RARA-AVIS: Re: Cain and Hammett

From: JIM DOHERTY ( jimdohertyjr@yahoo.com)
Date: 13 Oct 2007


Re your comment below:

"Frankly, Jim, this is a problem with the law that needs to be changed. There's too much theology and superstition in US jurisprudence. The idea that any man can kill a young woman, go to prison for "life," and be released on good behavior after 7 or so years, puts the lawmakers in league with the murderers. What does it say to the families of victims? That the murderer of your relative is more important than his victims. That he's going to do some valuable thing that makes his freedom significant to society. That his life is more important than theose he took. The US judiciary is not competent to deal with these types of criminals. Citizens groups of Regulators or Vigilance Committees would best dispense with these people. I don't suggest vengence. I suggest practical extermination. Such people are a scourge in any society in which they manifest. Don't tell me it's not a deterrent. Ted Bundy hasn't killed anyone in years."

What has any of that got to do with the point I made? The antecedent to the "this" in your first sentence is the legal standard that one who is truly crazy is incapable of committing a crime, and, conseqently, being crazy does, contrary to you earlier post, excuse acts that would otherwise be reprehensible.

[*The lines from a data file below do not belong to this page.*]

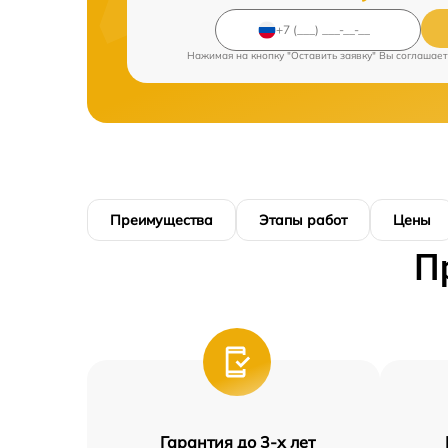
Нажимая на кнопку "Оставить заявку" Вы соглашает
Преимущества
Этапы работ
Цены
П
Гарантия до 3-х лет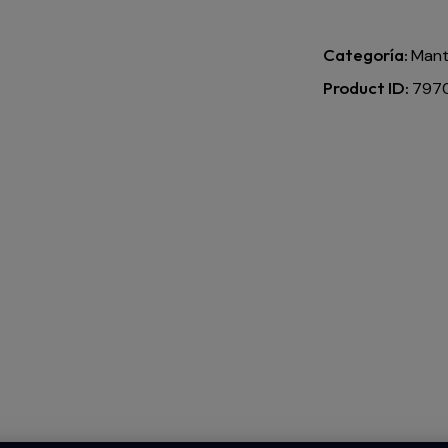
Categoría:
Mante
Product ID:
797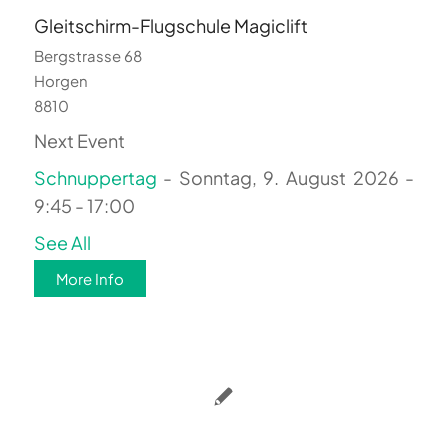
Gleitschirm-Flugschule Magiclift
Bergstrasse 68
Horgen
8810
Next Event
Schnuppertag
- Sonntag, 9. August 2026 -
9:45 - 17:00
See All
More Info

What has that got to do with courts handing out insufficient sentences or failing to impose capital punishment? Anybody who's been on this board for awhile probably knows, or can easily guess, how I feel about strict punishments for lawbreakers, or about executing murderers. Why bring those issues up as though I was arguing against them?

The insanity plea doesn't have anything to do with that. Someone who serves a sentence has already been found guilty which means either that he didn't raise the issue of his mental health, or that, if he did, the jury decided that his assertion of insanity wasn't true. If, having been found guilty, he is then given a sentence that is less than he deserves, or if he then escapes the death penalty when it's appropriate that it be imposed, that has nothing to do with whether or not a defendant's mental state can be raised as an affirmative defense.

You brought up the issue. Focus on it.